WHAT IS BEING ASKED -> Your answer should be the entire listing, printed exactly.

☆ ☆ ☆ ☆ ☆

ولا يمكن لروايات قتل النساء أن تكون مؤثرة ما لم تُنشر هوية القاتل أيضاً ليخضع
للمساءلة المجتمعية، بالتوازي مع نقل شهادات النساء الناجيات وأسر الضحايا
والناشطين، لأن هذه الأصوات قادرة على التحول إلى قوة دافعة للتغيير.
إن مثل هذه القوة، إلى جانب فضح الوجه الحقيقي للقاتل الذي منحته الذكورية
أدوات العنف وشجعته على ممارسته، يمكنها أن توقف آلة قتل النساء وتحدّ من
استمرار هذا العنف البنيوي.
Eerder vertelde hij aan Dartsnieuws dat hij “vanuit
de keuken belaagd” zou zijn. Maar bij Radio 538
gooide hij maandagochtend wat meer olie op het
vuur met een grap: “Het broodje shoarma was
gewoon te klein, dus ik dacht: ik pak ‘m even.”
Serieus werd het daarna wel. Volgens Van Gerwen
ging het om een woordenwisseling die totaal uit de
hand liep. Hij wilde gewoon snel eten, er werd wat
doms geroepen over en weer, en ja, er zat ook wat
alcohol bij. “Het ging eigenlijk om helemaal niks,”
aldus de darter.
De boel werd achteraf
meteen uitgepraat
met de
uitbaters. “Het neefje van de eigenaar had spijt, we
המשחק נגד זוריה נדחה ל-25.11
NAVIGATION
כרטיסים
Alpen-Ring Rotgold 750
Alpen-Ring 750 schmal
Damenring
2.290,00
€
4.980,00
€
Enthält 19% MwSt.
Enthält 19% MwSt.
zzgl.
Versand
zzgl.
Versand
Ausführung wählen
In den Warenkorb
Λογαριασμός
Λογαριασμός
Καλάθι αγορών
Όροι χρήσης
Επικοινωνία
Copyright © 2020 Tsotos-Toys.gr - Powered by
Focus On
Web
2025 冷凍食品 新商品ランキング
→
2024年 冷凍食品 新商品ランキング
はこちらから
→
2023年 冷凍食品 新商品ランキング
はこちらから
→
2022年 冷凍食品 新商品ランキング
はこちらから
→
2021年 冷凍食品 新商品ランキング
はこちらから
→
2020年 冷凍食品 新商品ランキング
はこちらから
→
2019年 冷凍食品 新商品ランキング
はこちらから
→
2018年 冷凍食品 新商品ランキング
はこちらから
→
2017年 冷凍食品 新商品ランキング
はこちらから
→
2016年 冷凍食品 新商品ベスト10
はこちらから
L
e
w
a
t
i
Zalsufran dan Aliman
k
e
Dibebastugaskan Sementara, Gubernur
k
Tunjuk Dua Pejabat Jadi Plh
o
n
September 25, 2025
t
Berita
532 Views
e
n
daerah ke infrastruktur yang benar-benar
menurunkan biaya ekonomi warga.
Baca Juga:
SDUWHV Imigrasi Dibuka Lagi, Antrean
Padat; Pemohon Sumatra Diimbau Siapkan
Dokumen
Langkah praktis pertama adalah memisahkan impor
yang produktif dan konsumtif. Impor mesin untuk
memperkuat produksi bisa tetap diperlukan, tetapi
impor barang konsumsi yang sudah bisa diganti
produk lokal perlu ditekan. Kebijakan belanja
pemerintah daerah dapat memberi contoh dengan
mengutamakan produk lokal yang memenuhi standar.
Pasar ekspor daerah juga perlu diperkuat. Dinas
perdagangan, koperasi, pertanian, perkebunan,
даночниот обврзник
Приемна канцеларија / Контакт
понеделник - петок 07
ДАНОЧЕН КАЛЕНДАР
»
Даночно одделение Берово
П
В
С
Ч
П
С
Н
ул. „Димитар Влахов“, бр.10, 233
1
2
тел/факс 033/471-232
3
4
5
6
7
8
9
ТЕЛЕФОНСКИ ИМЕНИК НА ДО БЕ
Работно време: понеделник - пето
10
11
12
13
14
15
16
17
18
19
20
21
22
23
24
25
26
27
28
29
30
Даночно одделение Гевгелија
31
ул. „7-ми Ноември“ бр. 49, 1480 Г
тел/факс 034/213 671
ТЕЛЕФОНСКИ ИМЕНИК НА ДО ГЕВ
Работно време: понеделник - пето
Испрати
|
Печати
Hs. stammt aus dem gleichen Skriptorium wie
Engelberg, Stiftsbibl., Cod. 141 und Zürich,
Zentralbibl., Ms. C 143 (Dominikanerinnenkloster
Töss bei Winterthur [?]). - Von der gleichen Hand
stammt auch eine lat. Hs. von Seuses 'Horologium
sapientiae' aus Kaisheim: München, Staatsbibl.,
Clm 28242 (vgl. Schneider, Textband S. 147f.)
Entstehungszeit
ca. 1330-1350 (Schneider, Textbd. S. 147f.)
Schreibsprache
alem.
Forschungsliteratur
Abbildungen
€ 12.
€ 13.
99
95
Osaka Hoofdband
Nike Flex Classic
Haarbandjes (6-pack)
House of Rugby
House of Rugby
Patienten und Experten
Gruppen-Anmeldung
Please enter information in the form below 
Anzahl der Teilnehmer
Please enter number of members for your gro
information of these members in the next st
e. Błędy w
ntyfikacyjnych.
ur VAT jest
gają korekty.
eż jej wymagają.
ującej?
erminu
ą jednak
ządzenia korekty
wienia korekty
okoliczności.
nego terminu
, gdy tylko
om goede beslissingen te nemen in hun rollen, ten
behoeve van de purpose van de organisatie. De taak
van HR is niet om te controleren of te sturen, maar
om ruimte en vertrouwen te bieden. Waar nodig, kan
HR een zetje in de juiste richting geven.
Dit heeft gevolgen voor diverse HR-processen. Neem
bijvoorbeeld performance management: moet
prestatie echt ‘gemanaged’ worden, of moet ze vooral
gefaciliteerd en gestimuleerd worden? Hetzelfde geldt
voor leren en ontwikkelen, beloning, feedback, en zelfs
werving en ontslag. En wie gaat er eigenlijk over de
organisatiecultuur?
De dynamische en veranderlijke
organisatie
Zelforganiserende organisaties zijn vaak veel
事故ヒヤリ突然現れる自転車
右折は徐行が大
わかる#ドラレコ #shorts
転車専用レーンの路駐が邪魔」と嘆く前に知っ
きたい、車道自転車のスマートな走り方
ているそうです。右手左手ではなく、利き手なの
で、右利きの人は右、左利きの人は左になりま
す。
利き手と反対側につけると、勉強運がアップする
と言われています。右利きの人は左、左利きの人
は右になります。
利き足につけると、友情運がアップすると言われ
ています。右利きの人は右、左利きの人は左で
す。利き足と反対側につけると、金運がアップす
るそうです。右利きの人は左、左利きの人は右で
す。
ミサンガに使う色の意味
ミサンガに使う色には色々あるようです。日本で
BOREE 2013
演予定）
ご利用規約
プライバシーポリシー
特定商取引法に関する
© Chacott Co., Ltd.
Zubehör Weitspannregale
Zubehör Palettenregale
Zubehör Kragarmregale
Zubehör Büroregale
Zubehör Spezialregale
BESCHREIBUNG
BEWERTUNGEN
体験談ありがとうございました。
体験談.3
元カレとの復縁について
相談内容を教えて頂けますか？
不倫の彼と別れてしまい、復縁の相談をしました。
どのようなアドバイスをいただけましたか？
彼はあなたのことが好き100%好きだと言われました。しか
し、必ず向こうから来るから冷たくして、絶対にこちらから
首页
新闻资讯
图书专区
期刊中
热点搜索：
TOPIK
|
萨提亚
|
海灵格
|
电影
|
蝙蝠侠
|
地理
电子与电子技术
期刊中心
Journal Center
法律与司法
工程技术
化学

☆ ☆ ☆ ☆ ☆

ANSWER AREA ->
ولا يمكن لروايات قتل النساء أن تكون مؤثرة ما لم تُنشر هوية القاتل أيضاً ليخضع
للمساءلة المجتمعية، بالتوازي مع نقل شهادات النساء الناجيات وأسر الضحايا
والناشطين، لأن هذه الأصوات قادرة على التحول إلى قوة دافعة للتغيير.
إن مثل هذه القوة، إلى جانب فضح الوجه الحقيقي للقاتل الذي منحته الذكورية
أدوات العنف وشجعته على ممارسته، يمكنها أن توقف آلة قتل النساء وتحدّ من
استمرار هذا العنف البنيوي.
Eerder vertelde hij aan Dartsnieuws dat hij “vanuit
de keuken belaagd” zou zijn. Maar bij Radio 538
gooide hij maandagochtend wat meer olie op het
vuur met een grap: “Het broodje shoarma was
gewoon te klein, dus ik dacht: ik pak ‘m even.”
Serieus werd het daarna wel. Volgens Van Gerwen
ging het om een woordenwisseling die totaal uit de
hand liep. Hij wilde gewoon snel eten, er werd wat
doms geroepen over en weer, en ja, er zat ook wat
alcohol bij. “Het ging eigenlijk om helemaal niks,”
aldus de darter.
De boel werd achteraf
meteen uitgepraat
met de
uitbaters. “Het neefje van de eigenaar had spijt, we
המשחק נגד זוריה נדחה ל-25.11
NAVIGATION
כרטיסים
Alpen-Ring Rotgold 750
Alpen-Ring 750 schmal
Damenring
2.290,00
€
4.980,00
€
Enthält 19% MwSt.
Enthält 19% MwSt.
zzgl.
Versand
zzgl.
Versand
Ausführung wählen
In den Warenkorb
Λογαριασμός
Λογαριασμός
Καλάθι αγορών
Όροι χρήσης
Επικοινωνία
Copyright © 2020 Tsotos-Toys.gr - Powered by
Focus On
Web
2025 冷凍食品 新商品ランキング
→
2024年 冷凍食品 新商品ランキング
はこちらから
→
2023年 冷凍食品 新商品ランキング
はこちらから
→
2022年 冷凍食品 新商品ランキング
はこちらから
→
2021年 冷凍食品 新商品ランキング
はこちらから
→
2020年 冷凍食品 新商品ランキング
はこちらから
→
2019年 冷凍食品 新商品ランキング
はこちらから
→
2018年 冷凍食品 新商品ランキング
はこちらから
→
2017年 冷凍食品 新商品ランキング
はこちらから
→
2016年 冷凍食品 新商品ベスト10
はこちらから
L
e
w
a
t
i
Zalsufran dan Aliman
k
e
Dibebastugaskan Sementara, Gubernur
k
Tunjuk Dua Pejabat Jadi Plh
o
n
September 25, 2025
t
Berita
532 Views
e
n
daerah ke infrastruktur yang benar-benar
menurunkan biaya ekonomi warga.
Baca Juga:
SDUWHV Imigrasi Dibuka Lagi, Antrean
Padat; Pemohon Sumatra Diimbau Siapkan
Dokumen
Langkah praktis pertama adalah memisahkan impor
yang produktif dan konsumtif. Impor mesin untuk
memperkuat produksi bisa tetap diperlukan, tetapi
impor barang konsumsi yang sudah bisa diganti
produk lokal perlu ditekan. Kebijakan belanja
pemerintah daerah dapat memberi contoh dengan
mengutamakan produk lokal yang memenuhi standar.
Pasar ekspor daerah juga perlu diperkuat. Dinas
perdagangan, koperasi, pertanian, perkebunan,
даночниот обврзник
Приемна канцеларија / Контакт
понеделник - петок 07
ДАНОЧЕН КАЛЕНДАР
»
Даночно одделение Берово
П
В
С
Ч
П
С
Н
ул. „Димитар Влахов“, бр.10, 233
1
2
тел/факс 033/471-232
3
4
5
6
7
8
9
ТЕЛЕФОНСКИ ИМЕНИК НА ДО БЕ
Работно време: понеделник - пето
10
11
12
13
14
15
16
17
18
19
20
21
22
23
24
25
26
27
28
29
30
Даночно одделение Гевгелија
31
ул. „7-ми Ноември“ бр. 49, 1480 Г
тел/факс 034/213 671
ТЕЛЕФОНСКИ ИМЕНИК НА ДО ГЕВ
Работно време: понеделник - пето
Испрати
|
Печати
Hs. stammt aus dem gleichen Skriptorium wie
Engelberg, Stiftsbibl., Cod. 141 und Zürich,
Zentralbibl., Ms. C 143 (Dominikanerinnenkloster
Töss bei Winterthur [?]). - Von der gleichen Hand
stammt auch eine lat. Hs. von Seuses 'Horologium
sapientiae' aus Kaisheim: München, Staatsbibl.,
Clm 28242 (vgl. Schneider, Textband S. 147f.)
Entstehungszeit
ca. 1330-1350 (Schneider, Textbd. S. 147f.)
Schreibsprache
alem.
Forschungsliteratur
Abbildungen
€ 12.
€ 13.
99
95
Osaka Hoofdband
Nike Flex Classic
Haarbandjes (6-pack)
House of Rugby
House of Rugby
Patienten und Experten
Gruppen-Anmeldung
Please enter information in the form below 
Anzahl der Teilnehmer
Please enter number of members for your gro
information of these members in the next st
e. Błędy w
ntyfikacyjnych.
ur VAT jest
gają korekty.
eż jej wymagają.
ującej?
erminu
ą jednak
ządzenia korekty
wienia korekty
okoliczności.
nego terminu
, gdy tylko
om goede beslissingen te nemen in hun rollen, ten
behoeve van de purpose van de organisatie. De taak
van HR is niet om te controleren of te sturen, maar
om ruimte en vertrouwen te bieden. Waar nodig, kan
HR een zetje in de juiste richting geven.
Dit heeft gevolgen voor diverse HR-processen. Neem
bijvoorbeeld performance management: moet
prestatie echt ‘gemanaged’ worden, of moet ze vooral
gefaciliteerd en gestimuleerd worden? Hetzelfde geldt
voor leren en ontwikkelen, beloning, feedback, en zelfs
werving en ontslag. En wie gaat er eigenlijk over de
organisatiecultuur?
De dynamische en veranderlijke
organisatie
Zelforganiserende organisaties zijn vaak veel
事故ヒヤリ突然現れる自転車
右折は徐行が大
わかる#ドラレコ #shorts
転車専用レーンの路駐が邪魔」と嘆く前に知っ
きたい、車道自転車のスマートな走り方
ているそうです。右手左手ではなく、利き手なの
で、右利きの人は右、左利きの人は左になりま
す。
利き手と反対側につけると、勉強運がアップする
と言われています。右利きの人は左、左利きの人
は右になります。
利き足につけると、友情運がアップすると言われ
ています。右利きの人は右、左利きの人は左で
す。利き足と反対側につけると、金運がアップす
るそうです。右利きの人は左、左利きの人は右で
す。
ミサンガに使う色の意味
ミサンガに使う色には色々あるようです。日本で
BOREE 2013
演予定）
ご利用規約
プライバシーポリシー
特定商取引法に関する
© Chacott Co., Ltd.
Zubehör Weitspannregale
Zubehör Palettenregale
Zubehör Kragarmregale
Zubehör Büroregale
Zubehör Spezialregale
BESCHREIBUNG
BEWERTUNGEN
体験談ありがとうございました。
体験談.3
元カレとの復縁について
相談内容を教えて頂けますか？
不倫の彼と別れてしまい、復縁の相談をしました。
どのようなアドバイスをいただけましたか？
彼はあなたのことが好き100%好きだと言われました。しか
し、必ず向こうから来るから冷たくして、絶対にこちらから
首页
新闻资讯
图书专区
期刊中
热点搜索：
TOPIK
|
萨提亚
|
海灵格
|
电影
|
蝙蝠侠
|
地理
电子与电子技术
期刊中心
Journal Center
法律与司法
工程技术
化学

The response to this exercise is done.